Libreville, mercredi 11 février 2026. À la salle polyvalente de la Société d’Exploitation du Transgabonais, les voix se sont élevées non pour dénoncer, mais pour bâtir. Telle une vigie attentive dressée sur les rails du développement, la SETRAG a convié les collectivités locales à un atelier de concertation consacré à la sécurité ferroviaire, enjeu cardinal d’un pays dont le chemin de fer constitue l’épine dorsale économique.
Durant cette rencontre, la parole a circulé comme un train sans heurt, reliant experts, autorités locales et responsables techniques autour d’un même quai : celui de la prévention. Les échanges, nourris et francs, ont permis de mettre en lumière les défis persistants liés aux traversées imprudentes, à l’urbanisation anarchique et à la méconnaissance des règles de sécurité par certaines communautés riveraines. À travers ces discussions, un constat s’est imposé avec force : la sécurité ferroviaire ne saurait être l’affaire d’un seul acteur, mais le fruit d’une responsabilité partagée.

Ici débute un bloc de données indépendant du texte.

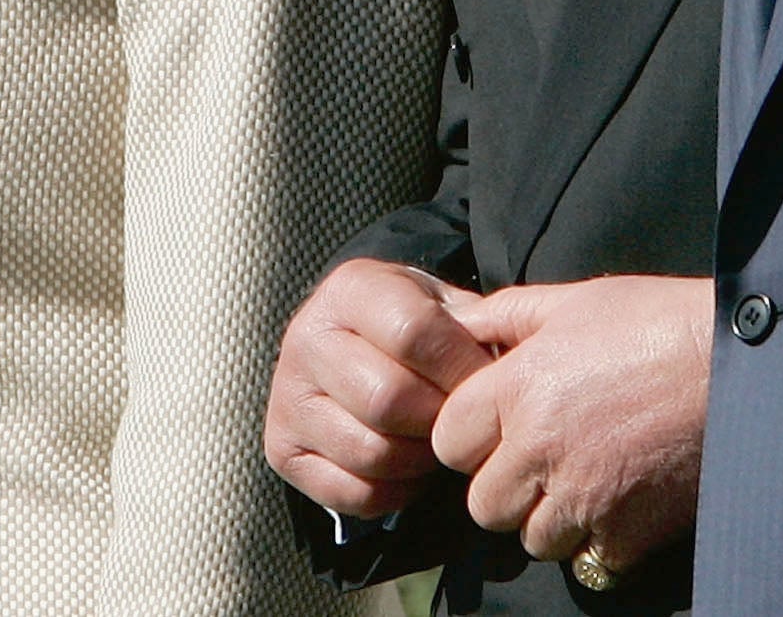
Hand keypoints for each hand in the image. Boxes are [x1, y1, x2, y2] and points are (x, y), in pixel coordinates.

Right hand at [265, 259, 498, 516]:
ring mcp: (287, 396)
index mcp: (349, 290)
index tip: (487, 383)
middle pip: (388, 400)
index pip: (413, 333)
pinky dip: (394, 492)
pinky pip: (352, 492)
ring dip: (419, 459)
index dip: (461, 367)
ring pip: (371, 452)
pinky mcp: (281, 447)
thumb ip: (473, 325)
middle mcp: (306, 338)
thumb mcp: (439, 302)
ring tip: (433, 440)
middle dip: (438, 420)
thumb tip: (501, 366)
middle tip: (459, 420)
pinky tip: (407, 467)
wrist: (350, 344)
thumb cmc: (409, 324)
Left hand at [427, 274, 713, 576]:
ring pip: (532, 538)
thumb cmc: (660, 320)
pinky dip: (601, 539)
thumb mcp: (577, 300)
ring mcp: (585, 498)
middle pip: (483, 504)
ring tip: (585, 478)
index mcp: (519, 387)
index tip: (500, 425)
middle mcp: (541, 448)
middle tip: (541, 458)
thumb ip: (508, 315)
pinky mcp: (630, 532)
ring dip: (550, 517)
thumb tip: (459, 326)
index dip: (471, 435)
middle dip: (506, 485)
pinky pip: (589, 558)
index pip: (449, 441)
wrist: (743, 365)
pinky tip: (623, 500)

Prévu pour s’étendre sur une semaine, cet atelier poursuit un objectif clair, presque solennel : ériger un cadre formel d’échanges permanents. Il s’agit, d’abord, de clarifier les rôles de chaque intervenant afin que chacun devienne un relais de vigilance, tel un signal lumineux prévenant le danger. Ensuite, la SETRAG entend recueillir les contributions de ceux qui vivent au plus près des rails et connaissent les réalités du terrain. Enfin, l’ambition est de mutualiser les efforts pour que la sensibilisation cesse d’être une action ponctuelle et devienne une culture profondément enracinée.
De ces travaux ont émergé plusieurs mesures concrètes. La sensibilisation des populations apparaît comme une priorité absolue, car informer, c’est déjà protéger. L’amélioration et la modernisation des infrastructures ferroviaires ont également été évoquées afin de réduire les risques d’accidents. À cela s’ajoute la formation continue des agents, garants quotidiens du respect des procédures de sécurité.
Artère vitale de l’économie gabonaise, le chemin de fer ne doit jamais devenir une ligne de fracture entre performance et protection des vies humaines. Consciente de cette équation délicate, la SETRAG affirme, à travers cette démarche collaborative, sa volonté de conjuguer efficacité économique et responsabilité sociétale.
Cet atelier marque ainsi un pas décisif vers une sécurité ferroviaire plus inclusive. Au-delà des rails et des signaux, il consacre le dialogue de proximité comme boussole stratégique, rappelant que la sécurité n’est pas seulement une exigence technique, mais un pacte moral scellé avec chaque Gabonais.